Mr. GEORGE: My name is George.

WARGA: There's a giant mining museum - an actual life-size reconstruction of a local uranium mine.

(Soundbite of recording)

Mr. BILL: My name is Bill. I've spent all my working life all in uranium, mostly here in the Grants area.

WARGA: Out-of-body voices like ghosts come out of speakers from each info-station.

(Soundbite of recording)

Unidentified Man #2: The steer chute being illuminated were used by the (unintelligible)...

WARGA: The only other tourists I came across was a resident of Grants here with their kids.

Ms. DOLORES DOLMENE(ph): My name's Dolores Dolmene. When the mining was booming, oh, my gosh, you should've seen this town.

(Soundbite of recording)

Unidentified Man #3: The broken material was then removed by a mucking machine shown here.

Ms. DOLMENE: I handled workers compensation cases for the state of New Mexico, and we took care of a lot of the miners.

(Soundbite of recording)

Unidentified Man #4: And I've had 30 years in mining experience.

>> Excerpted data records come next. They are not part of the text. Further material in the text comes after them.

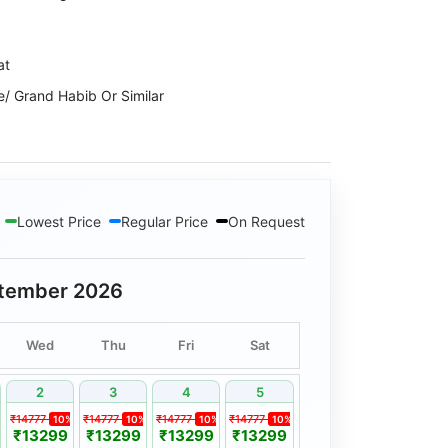
at
e/ Grand Habib Or Similar
ts Or Similar
ouseboat
Lowest Price
Regular Price
On Request
alley View Or Similar
oods Resort Or Similar
tember 2026
Wed
Thu
Fri
Sat
2
3
4
5
₹14777
₹14777
₹14777
₹14777
10%
10%
10%
10%
₹13299
₹13299
₹13299
₹13299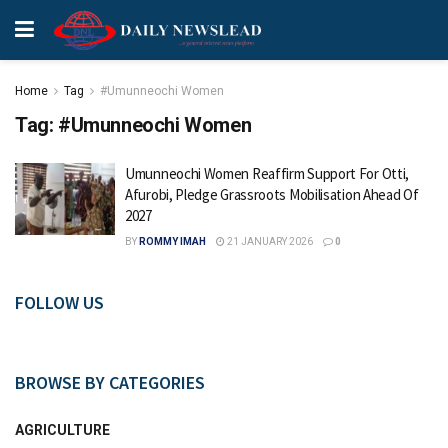
Home
Tag
#Umunneochi Women
Tag:
#Umunneochi Women
Umunneochi Women Reaffirm Support For Otti,
Afurobi, Pledge Grassroots Mobilisation Ahead Of
2027
BY
ROMMY IMAH
21 JANUARY 2026
0
FOLLOW US
BROWSE BY CATEGORIES
AGRICULTURE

Ms. DOLMENE: You noticed at the Wal-Mart over here, they have one of those 18-wheeler tractor truck trailers that takes care of them, and they have kind of like a traveling unit there to still care for some of the miners.

(Soundbite of recording)

Unidentified Man #5: Nuclear energy can provide a long-term solution to a world hungry for the good life.

WARGA: The last stop on Route 66 in New Mexico is Gallup.

Mr. ARMEN ORTEGA(ph): The hotel was built in 1936.

WARGA: Armen Ortega owns one of the few still-operating historic hotels, the El Rancho, right on the highway.

Mr. ORTEGA: Historic Route 66, that's right.

WARGA: Armen, 81, has been here a while.

Mr. ORTEGA: Everybody was going to California, traveling in a truck with their washtubs and chickens and the kids barefooted, you know. They were poor people going to pick grapes in California. Yeah, I remember that.

WARGA: Back in the day, so many spaghetti westerns were shot in the area that each creepily preserved room is named after forgotten, desaturated movie stars, save for one.

Mr. ORTEGA: Ronald Reagan stayed here at least two times a year. Oh yeah, he was always a lieutenant in the cavalry, kill all the Indians, us kids, yay. But today we yell the other way.

WARGA: In fact, Armen grew up with the Indians.

Mr. ORTEGA: Oh, yeah, I can speak perfect Navajo. I learned as a kid. (Speaking foreign language)

WARGA: I asked him to introduce himself in Navajo.

MR. ORTEGA: (Speaking foreign language)

WARGA: Leaving New Mexico on 66, I realized the route is a ghost tour through the American way of life, how we treated the land, the people, our obsession with going west, our love affair with energy and automobiles. It's a tour through wide, empty streets, crumbling hotels, gaping, abandoned mines, burst housing bubbles.

Most drivers now zip by the past on the newer highway, 40, at frightening speeds, too fast to see the dusty history out the side windows. It's worth driving slowly on any remains of old Highway 66 to see where we've been and where we might be headed at such dangerous speeds.

(Soundbite of music)

SIEGEL: Some scenes along Route 66 from independent producer Jake Warga.